WORK ORDER:
Write out the passage of the Plaxico Burress post that opens with "When I met Plaxico" and closes with "for 2 years).", substituting "jeans" for "sweatpants".
SOURCE TEXT Start Marker
♣ I Kinda Saw This Coming…♣
“Just think of how stupid the average person is, and then realize half of them are even stupider!”
— George Carlin
EAST LANSING, Mich. — It’s a cold January day on the campus of Michigan State University. In the back of the computer lab in Bessey Hall is a skinny, young freshman from Detroit settling into his first computer class in his second semester of college. It’s 1998, and the internet and e-mail weren’t nearly as off-the-proverbial-chain as they are now. This class was actually teaching students how to SEND & RECEIVE e-mail along with how to create websites. Groundbreaking stuff for 1998 to be sure. As the young man settles in to his computer and is messing around on his favorite websites at the time, ESPN.com and wwf (now wwe).com, a very tall, and somewhat confused fellow freshman seems to be having a boatload of trouble with his computer. After frantically sliding his mouse all over the table, fidgeting with cords, and even slapping the sides of the computer, the young man from Detroit finally leans over and asks “What’s the problem, homie?” The confused dude responds: “Man, I can’t get this computer to work dawg! This is the third one that ain’t worked.” The Detroit freshman examines the computer for a second, then leans over and pushes the button labeled “Power“. The computer comes on, and a dumbfounded smile pops onto the face of the tall young man. The dude from Detroit, looking incredulously at the tall fellow, tries to stifle the inevitable laughter. The tall joker extends his hand and says “Thanks, man. My name’s Plaxico. I play football.” After trying to process the odd sounding name, the other freshman responds “What’s Happening dude. I’m Jason.” The table has been set, now let’s eat!
When I met Plaxico Burress in class that day, I had no idea that I might have been sitting next to one of the most talented men to ever wear a Michigan State Spartans uniform. He may also be, quite possibly, the dumbest man I have ever encountered. I mean Peter Griffin/Homer Simpson dumb. His guilty plea on a weapons charge stemming from an incident in a New York nightclub where he accidentally shot himself in the leg with an unlicensed gun he had tucked in the waistband of a pair of sweatpants…with the safety off, will land him in jail for two years, cost him millions of dollars, and could conceivably signal the end of his NFL career (He’ll be 34 by the time he’s released and most teams ain’t checking for a 34 year old wide out who has been locked up for 2 years).
SOURCE TEXT End Marker
SUPPLIED DATA Start Marker
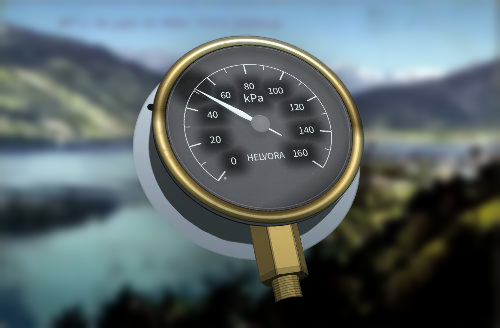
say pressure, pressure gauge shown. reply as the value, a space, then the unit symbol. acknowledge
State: 50 kPa
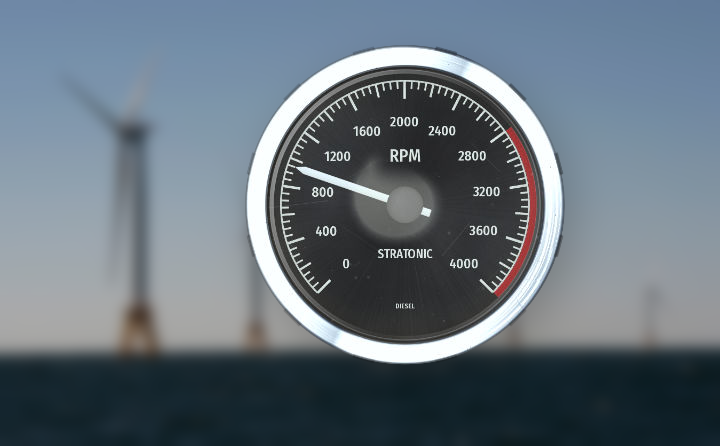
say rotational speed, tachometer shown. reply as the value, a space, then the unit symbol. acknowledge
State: 950 rpm
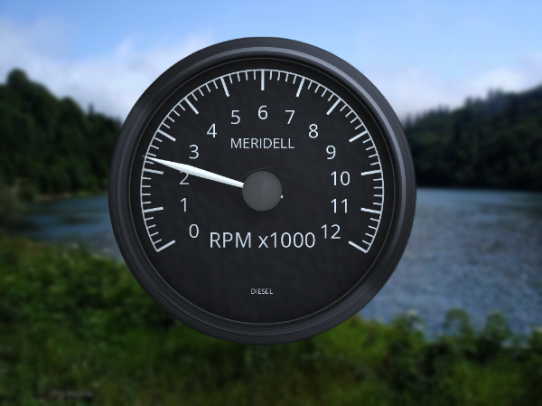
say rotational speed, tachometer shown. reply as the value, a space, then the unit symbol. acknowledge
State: 2300 rpm
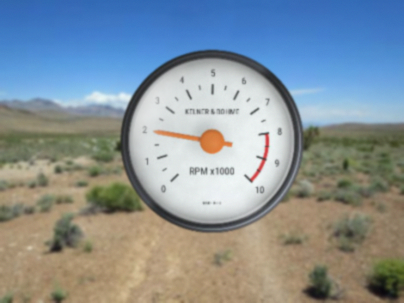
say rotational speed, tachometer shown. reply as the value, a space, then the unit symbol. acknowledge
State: 2000 rpm
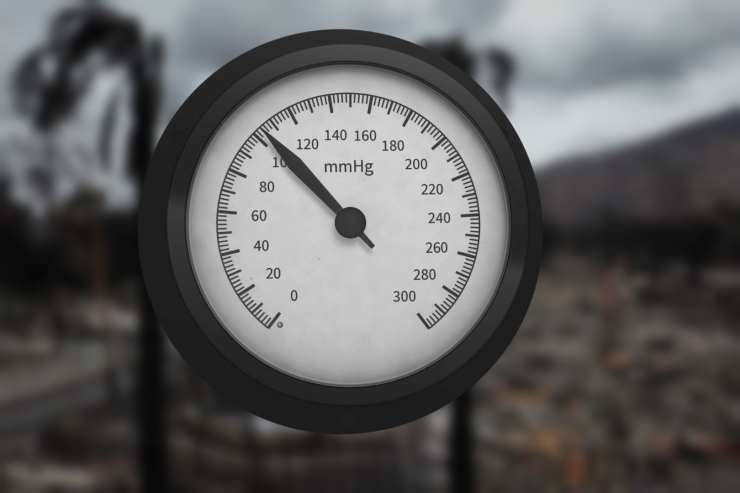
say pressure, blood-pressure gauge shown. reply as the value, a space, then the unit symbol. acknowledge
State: 104 mmHg
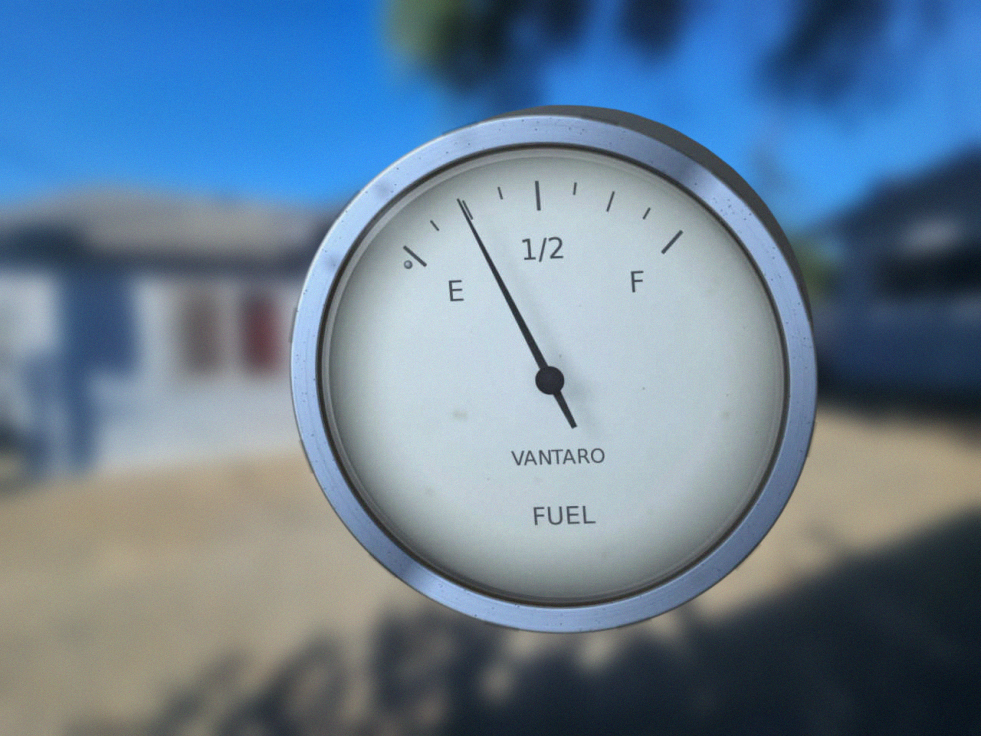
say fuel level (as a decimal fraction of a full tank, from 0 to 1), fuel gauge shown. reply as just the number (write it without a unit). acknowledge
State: 0.25
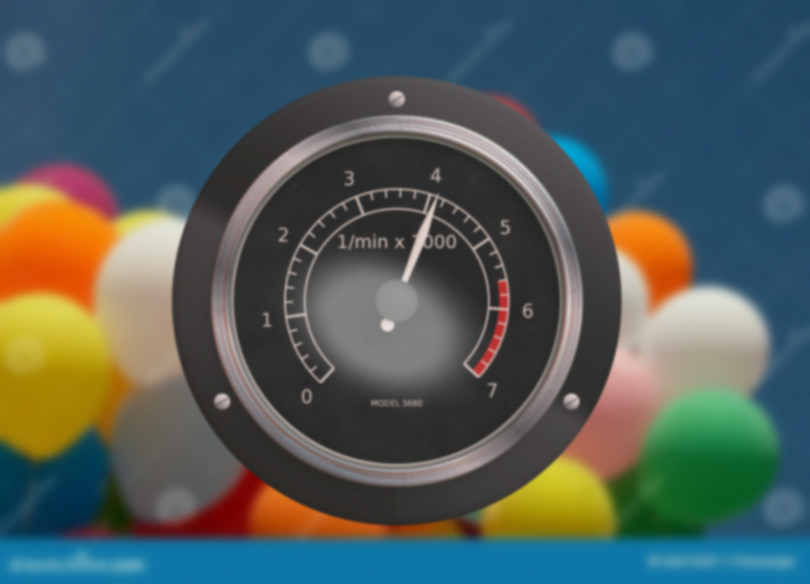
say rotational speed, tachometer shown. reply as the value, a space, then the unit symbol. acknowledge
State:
SUPPLIED DATA End Marker
WRITTEN ANSWER:
When I met Plaxico Burress in class that day, I had no idea that I might have been sitting next to one of the most talented men to ever wear a Michigan State Spartans uniform. He may also be, quite possibly, the dumbest man I have ever encountered. I mean Peter Griffin/Homer Simpson dumb. His guilty plea on a weapons charge stemming from an incident in a New York nightclub where he accidentally shot himself in the leg with an unlicensed gun he had tucked in the waistband of a pair of jeans…with the safety off, will land him in jail for two years, cost him millions of dollars, and could conceivably signal the end of his NFL career (He’ll be 34 by the time he’s released and most teams ain’t checking for a 34 year old wide out who has been locked up for 2 years).